> Lesetext
######

Die Blaskapelle Hermann Gropp spielte "Stern, auf den ich schaue", A Krummacher, 1857, in Schlesien bekannt und den Choral "Ich hatt' einen Kameraden".
Vertriebenen-Seelsorger Adam Possmayer erinnerte in seiner Gedenkrede zum Totengedenken an die blutigen Ereignisse am 4. März 1919. Nie vergessen könne man, als vor 98 Jahren im Sudetenland, in Kaaden, Sternberg, Karlsbad, Arnau , Eger, Mies und Aussig an der Elbe damalige deutsche Bürger friedlich für ihr Recht auf Selbstbestimmung demonstrierten. 54 Opfer von unschuldigen Sudetendeutschen waren damals zu beklagen und hunderte Verwundete.
Zur Eröffnung spielte die Blaskapelle Hermann Gropp Beethovens Europahymne "An die Freude", zwischen den Reden Händels "Marsch aus Josua", den Frankenmarsch, Allemande von Johann Schein und am Ende die Bayernhymne und das Deutschlandlied. - Foto SL
Nach dem Grußwort von Alt-Bürgermeister Rainer Kinzkofer hielt Steffen Hörtler, SL-Landesobmann und stv. SL-Bundesvorsitzender die Gedenkrede (Foto SL).
1526 kamen die böhmischen Länder und damit auch die Heimatgebiete der Sudetendeutschen unter die Herrschaft der Habsburger und wurden damit ein Teil Österreichs. Böhmen und Mähren gehörten zusammen mit ganz Österreich bis 1806 dem römisch-deutschen Reich, von 1815 bis 1866 dem Deutschen Bund und bis zum Kriegsende 1918 dem österreichisch-ungarischen Habsburgerreich an.

######

> Auftrag 1
Entscheide für jede der Aussagen (a), (b) und (c), ob sie mit dem Lesetext übereinstimmt, und belege jedes Ja oder Nein mit den ausschlaggebenden Worten des Lesetexts als wörtlichem Zitat. (a) Die Blaskapelle Hermann Gropp eröffnete mit Beethovens Europahymne. (b) Alt-Bürgermeister Rainer Kinzkofer hielt die Gedenkrede, nachdem Steffen Hörtler ein Grußwort gesprochen hatte. (c) Die böhmischen Länder kamen 1618 unter die Herrschaft der Habsburger.

> Aufgeführte Datensätze
######

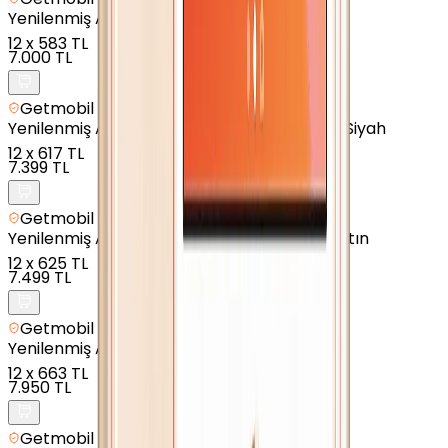
Yenilenmiş
Apple iPhone 6 - 128 GB - Altın
12
x
583 TL
7.000 TL
Getmobil Güvencesi
Yenilenmiş
Apple iPhone SE 2020 - 64 GB - Siyah
12
x
617 TL
7.399 TL
Getmobil Güvencesi
Yenilenmiş
Apple iPhone 7 Plus - 128 GB - Altın
12
x
625 TL
7.499 TL
Getmobil Güvencesi
Yenilenmiş
Apple iPhone 8 - 256 GB - Altın
12
x
663 TL
7.950 TL
Getmobil Güvencesi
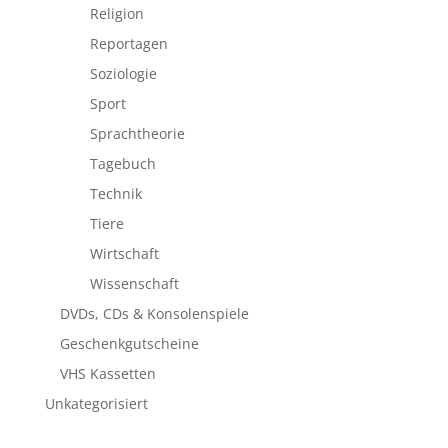
Religion
Reportagen
Soziologie
Sport
Sprachtheorie
Tagebuch
Technik
Tiere
Wirtschaft
Wissenschaft
DVDs, CDs & Konsolenspiele
Geschenkgutscheine
VHS Kassetten
Unkategorisiert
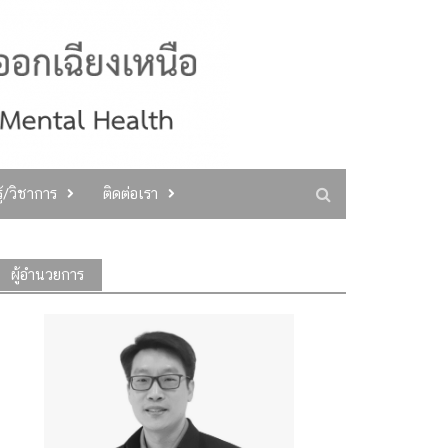
ู้/วิชาการ
ติดต่อเรา
ผู้อำนวยการ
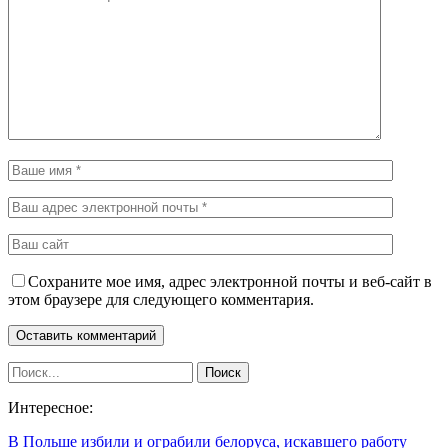
Сохраните мое имя, адрес электронной почты и веб-сайт в
этом браузере для следующего комментария.
Интересное:
В Польше избили и ограбили белоруса, искавшего работу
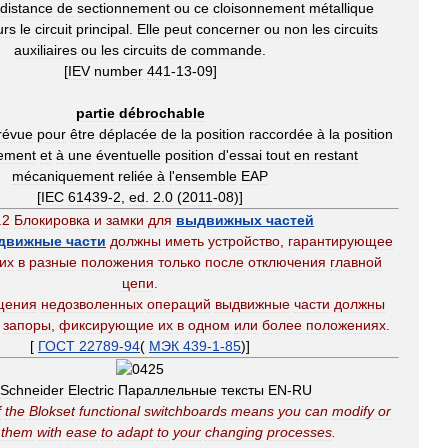
distance
de
sectionnement
ou
ce
cloisonnement
métallique
urs
le
circuit
principal
.
Elle
peut
concerner
ou
non
les
circuits
auxiliaires
ou
les
circuits
de
commande
.
[
IEV
number
441
-
13
-
09
]
partie
débrochable
révue
pour
être
déplacée
de
la
position
raccordée
à
la
position
ement
et
à
une
éventuelle
position
d
'
essai
tout
en
restant
mécaniquement
reliée
à
l
'
ensemble
EAP
[
IEC
61439
-
2
,
ed
.
2
.
0
(
2011
-
08
)]
.
2
Блокировка
и
замки
для
выдвижных
частей
движные
части
должны
иметь
устройство
,
гарантирующее
их
в
разные
положения
только
после
отключения
главной
цепи
.
щения
недозволенных
операций
выдвижные
части
должны
запоры
,
фиксирующие
их
в
одном
или
более
положениях
.
[
ГОСТ
22789
-
94
(
МЭК
439
-
1
-
85
)]
Schneider
Electric
Параллельные
тексты
EN
-
RU
f
the
Blokset
functional
switchboards
means
you
can
modify
or
them
with
ease
to
adapt
to
your
changing
processes
.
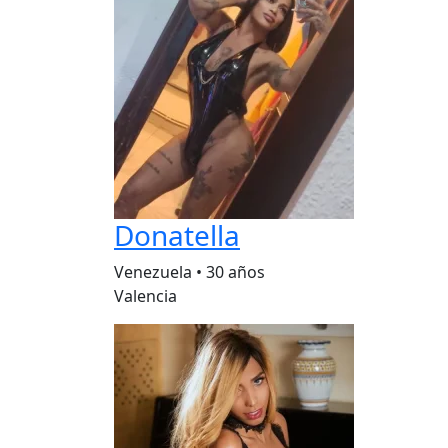
Donatella
Venezuela
•
30 años
Valencia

######

> Auftrag 2
Gib die Zeilen der Datensätze von deren Anfang bis einschließlich der Zeile mit "В Польше избили" unverändert wieder. Lass die Bilder in deiner Antwort weg.

> Schriftliche Lösung 1
(a) Ja: „Zur Eröffnung spielte die Blaskapelle Hermann Gropp Beethovens Europahymne"
(b) Nein: „Nach dem Grußwort von Alt-Bürgermeister Rainer Kinzkofer hielt Steffen Hörtler, SL-Landesobmann und stv. SL-Bundesvorsitzender die Gedenkrede"
(c) Nein: „1526 kamen die böhmischen Länder und damit auch die Heimatgebiete der Sudetendeutschen unter die Herrschaft der Habsburger"

> Schriftliche Lösung 2
Yenilenmiş
Apple iPhone 6 - 128 GB - Altın
12
x
583 TL
7.000 TL
Getmobil Güvencesi
Yenilenmiş
Apple iPhone SE 2020 - 64 GB - Siyah
12
x
617 TL
7.399 TL
Getmobil Güvencesi
Yenilenmiş
Apple iPhone 7 Plus - 128 GB - Altın
12
x
625 TL
7.499 TL
Getmobil Güvencesi
Yenilenmiş
Apple iPhone 8 - 256 GB - Altın
12
x
663 TL
7.950 TL
Getmobil Güvencesi
Religion
Reportagen
Soziologie
Sport
Sprachtheorie
Tagebuch
Technik
Tiere
Wirtschaft
Wissenschaft
DVDs, CDs & Konsolenspiele
Geschenkgutscheine
VHS Kassetten
Unkategorisiert
ู้/วิชาการ
ติดต่อเรา
ผู้อำนวยการ
Сохраните мое имя, адрес электронной почты и веб-сайт в
этом браузере для следующего комментария.
Интересное:
В Польше избили и ограбили белоруса, искавшего работу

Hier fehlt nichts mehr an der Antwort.